Several friends came in and out talking about the car crash that had happened just a couple nights ago. Some kids driving flipped around and smashed into a four wheeler just outside of town, tearing the car in half and killing just about everyone involved. In this small town, it was on everyone's mind and everyone was coming together, talking about the details and coming up with ways to help and console the direct families involved. Ricky planned to drop some fish and pork off for them to eat.

One of Ricky's friends was a big guy described as a character, "that old barnacle" as Kate put it once, he'd done things like tar his car when it started rusting. On hot days it would melt a bit, I was told once a cat got on the roof and went down the windshield leaving little tar paw prints all the way down. He told me stories of the olden days in town when there was only one cop or two and really the justice came from within. If something got stolen or anything, they'd find out who and give him a pretty good beating and drive them out of town. They'd party in the big houses by the beach in the off season, the people who owned them would only come out for a couple weeks a year and they'd be sitting empty for the rest of the year.

I hiked up to a good view with Kate the next day while Ricky was at the mine, then we met up with one of the couples that I'd met the night before, walking along the water in their neighborhood after some coffees. From there we stopped at another woman's house, coffee again, seeing her garden and eating some of her corn.

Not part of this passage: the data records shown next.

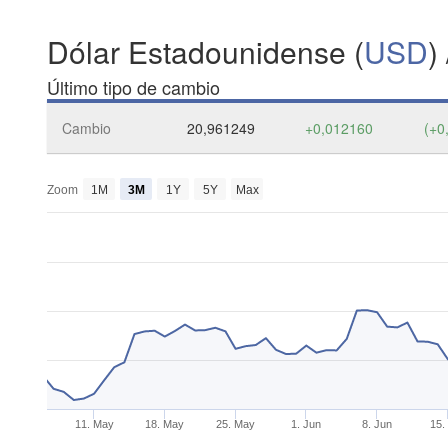
Dólar Estadounidense (
USD
)
Último tipo de cambio
Cambio
20,961249
+0,012160
(+0
Zoom
1M
3M
1Y
5Y
Max
11. May
18. May
25. May
1. Jun
8. Jun
15.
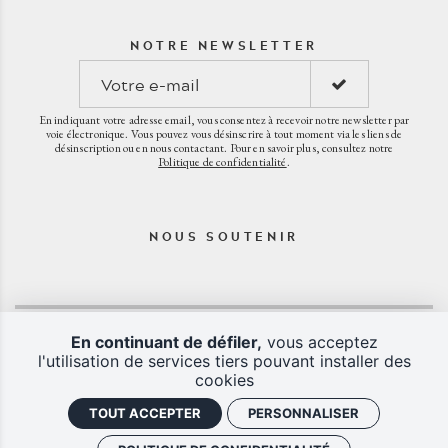
NOTRE NEWSLETTER
En indiquant votre adresse email, vous consentez à recevoir notre newsletter par
voie électronique. Vous pouvez vous désinscrire à tout moment via les liens de
désinscription ou en nous contactant. Pour en savoir plus, consultez notre
Politique de confidentialité
.
NOUS SOUTENIR
En continuant de défiler,
vous acceptez
l'utilisation de services tiers pouvant installer des
cookies
TOUT ACCEPTER
PERSONNALISER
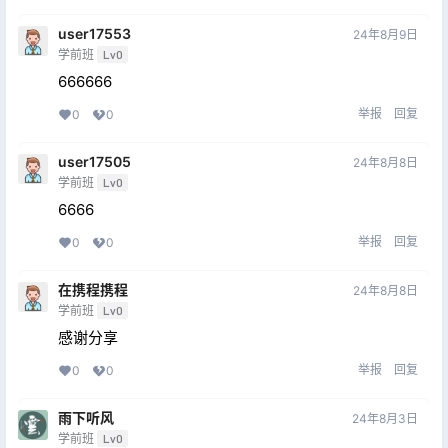
user17553
24年8月9日
学前班
Lv0
666666
举报
回复
0
0
user17505
24年8月8日
学前班
Lv0
6666
举报
回复
0
0
在携程携程
24年8月8日
学前班
Lv0
感谢分享
举报
回复
0
0
雨下听风
24年8月3日
学前班
Lv0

We had a big tasty lasagna dinner that night, then Ricky decided things had calmed down enough to give the torpedo a try. The torpedo looks just like that, it's about few feet long with a motor on in attached to a huge fishing line. We set it off into the ocean from the beach where it motors out for about a kilometer and a half, every so often theres a small line with a hook attached and a piece of bait. After it motors all the way out, it's left sitting for an hour or so, then pulled back in and hopefully has some big fish coming back.

No fish came back this time, the water was too rough maybe, they said it was only the second time out of thirty odd times it's come back with nothing. I'd have to wait another day to see a fish be caught.

The next day things had cleared up all together. Ricky had left for the mine, I spent the morning with Kate, and coffee, helping her get squared away on her computer and the world of gmail, google voice and really all things google. Afterwards she gave me a ride to Paeroa. It had been great learning about fishing and meeting everybody, now I was poised to start towards the next adventure, down south to Kiwi Burn.